Team members: Nathalie Criou, Satchel Douglas, Neil Roberts, Tanguy De Lamottem Justin van Emmerik, Robert Dieterich, Jeremiah Edwards, Brett Boval
Hometown: San Francisco, CA, USA
Race vessel: Beneteau Figaro 2
LOA: 33′
Human propulsion: Pedal Drive
R2AK cred: Crewmembers from two 2016 finishes (Team Hot Mess, Team Beat Sarcoma)
Connect: website, facebook, instagram, youtube, podcast with Out of the Gate Sailing
Robbing banks is a lot like doing the R2AK.
True, that sentence should have started with ‘If heist movies contain an ounce of truth…’ but it looks so much cooler our way. Still, the premise stands: Like the R2AK, if you’re going to pull a Hollywood bank job, you’d do your homework.
You’d get your regular crew and one new guy with that special skill who earns your trust with their early success. You’d nod, he’d gets back to work. You’d get the plans, study the air ducts, trace the alarm wiring, and rehearse with a mock-up in some abandoned warehouse in a place that looks like Nevada. You’d even have a plan b when your getaway driver gets arrested just hours before the job—it was a broken taillight and an outstanding warrant for back alimony. The car: fast. The escape route: flawless. Roll up, masks down, one on the tellers, another on crowd control, shots in the air to get their attention, monitor the clock and the scanners. Go time.
If at this very moment you are grasping for the point as much as we are, it’s essentially this: Team Shut Up and Drive looks like the heist crew assembled to knock off the R2AK.
Their boat is a Beneteau Figaro 2; a straight ahead racing sled designed by the French for short-handed offshore racing. The 2 is way less of a science experiment than its new foiling sibling but has been clocked at 24 knots(!)—by our math the exact speed at which underwear becomes a safety deposit box. They’ve also fabbed up a human-powered twindrive as a contingency for when the wind takes two in the chest and doesn’t get up.

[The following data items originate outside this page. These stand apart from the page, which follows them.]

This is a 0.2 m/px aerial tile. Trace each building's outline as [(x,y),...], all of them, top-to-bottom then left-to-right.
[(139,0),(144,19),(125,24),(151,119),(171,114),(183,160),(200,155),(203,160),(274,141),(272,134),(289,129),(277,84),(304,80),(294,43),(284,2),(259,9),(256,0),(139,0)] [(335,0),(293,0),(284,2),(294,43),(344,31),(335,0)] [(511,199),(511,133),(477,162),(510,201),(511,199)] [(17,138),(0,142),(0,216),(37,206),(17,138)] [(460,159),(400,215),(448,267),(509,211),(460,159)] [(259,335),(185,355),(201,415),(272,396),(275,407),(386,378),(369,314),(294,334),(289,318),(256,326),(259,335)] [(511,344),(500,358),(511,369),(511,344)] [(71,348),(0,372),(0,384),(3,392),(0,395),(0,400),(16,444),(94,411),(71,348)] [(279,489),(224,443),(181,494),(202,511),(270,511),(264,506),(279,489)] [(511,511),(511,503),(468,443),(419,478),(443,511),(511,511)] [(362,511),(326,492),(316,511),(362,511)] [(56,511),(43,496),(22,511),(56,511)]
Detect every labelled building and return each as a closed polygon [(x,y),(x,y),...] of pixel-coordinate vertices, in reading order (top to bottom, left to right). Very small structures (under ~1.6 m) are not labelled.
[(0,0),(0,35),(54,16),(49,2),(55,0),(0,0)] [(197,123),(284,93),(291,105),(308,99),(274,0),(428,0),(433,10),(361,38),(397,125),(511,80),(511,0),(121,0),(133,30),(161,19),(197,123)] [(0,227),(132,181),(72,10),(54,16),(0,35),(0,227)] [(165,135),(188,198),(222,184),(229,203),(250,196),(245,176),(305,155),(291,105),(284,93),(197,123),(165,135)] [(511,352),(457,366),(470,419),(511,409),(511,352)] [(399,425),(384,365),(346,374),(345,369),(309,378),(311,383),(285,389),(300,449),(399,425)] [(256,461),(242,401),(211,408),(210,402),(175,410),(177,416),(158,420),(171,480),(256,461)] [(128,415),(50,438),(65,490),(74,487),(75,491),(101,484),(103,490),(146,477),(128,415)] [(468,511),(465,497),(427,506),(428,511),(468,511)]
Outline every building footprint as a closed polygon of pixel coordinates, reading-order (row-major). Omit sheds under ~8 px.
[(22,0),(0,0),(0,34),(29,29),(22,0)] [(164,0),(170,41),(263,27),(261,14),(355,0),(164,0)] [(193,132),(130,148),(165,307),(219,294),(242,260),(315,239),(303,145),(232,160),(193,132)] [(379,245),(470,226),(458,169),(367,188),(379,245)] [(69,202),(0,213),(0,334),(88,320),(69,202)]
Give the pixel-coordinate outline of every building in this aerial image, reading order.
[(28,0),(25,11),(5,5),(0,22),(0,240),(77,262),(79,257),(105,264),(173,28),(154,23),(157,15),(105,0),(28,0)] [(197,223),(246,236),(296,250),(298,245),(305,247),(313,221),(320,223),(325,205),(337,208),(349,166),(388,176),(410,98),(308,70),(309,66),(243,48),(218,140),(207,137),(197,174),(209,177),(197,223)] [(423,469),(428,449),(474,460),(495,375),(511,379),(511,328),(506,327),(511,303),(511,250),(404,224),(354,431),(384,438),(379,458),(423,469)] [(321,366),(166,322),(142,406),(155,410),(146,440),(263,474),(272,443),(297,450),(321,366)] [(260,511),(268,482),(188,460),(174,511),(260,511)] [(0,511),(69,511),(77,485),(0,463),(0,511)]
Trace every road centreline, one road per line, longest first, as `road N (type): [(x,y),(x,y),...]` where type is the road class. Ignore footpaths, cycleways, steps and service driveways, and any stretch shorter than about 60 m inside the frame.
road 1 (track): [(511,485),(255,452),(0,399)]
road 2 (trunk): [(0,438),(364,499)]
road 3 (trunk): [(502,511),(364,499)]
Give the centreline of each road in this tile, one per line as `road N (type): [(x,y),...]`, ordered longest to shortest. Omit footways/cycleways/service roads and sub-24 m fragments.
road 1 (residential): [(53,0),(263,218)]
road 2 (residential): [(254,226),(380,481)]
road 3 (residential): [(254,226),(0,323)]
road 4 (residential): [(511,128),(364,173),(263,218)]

Team Shut Up and Drive has the collective rap sheet that kept the Sargent flipping pages in the file and making a low whistling noise. It starts with the type of nickel and dime stuff you’d expect: placements in local races, national honors around the collegiate buoys, two Race To Alaskas. By page three it goes deep into the kind of rare air racing that is a bit of a stranger for the rag tag navy that is the R2AK: two times in both the Transat and Vendee Globe, 1st place in Fastnet and Solitaire du Chocolat, Class 40 world champion, 2nd places in Sydney Hobart, Pacific Cup, at which point Sarge threw the folder at us and told us to stop wasting our time in the office and go get them.
The lingering question is ‘why?’ Their sailing chops would make them Bond-level villains—why are they in this carjack of a race? Using their skills on the R2AK is like a mission impossible style heist on a convenience store. Ocean’s 7-11.
At the time of writing they’re still looking for one more crew. Before you get excited: They don’t want a sailor. Tacticians that they are, they’re looking for bike meat with documented power output, a valid passport, and an approved set of podcasts. If R2AK is on your bucket list, and by which they seem to mean places you’d like to poop in a bucket, you could join the crew and become the second person who learned to sail while winning the R2AK.
Welcome to the R2AK, Team Shut up and Drive. We’re just going to lie here and clutch our pearls until the police arrive.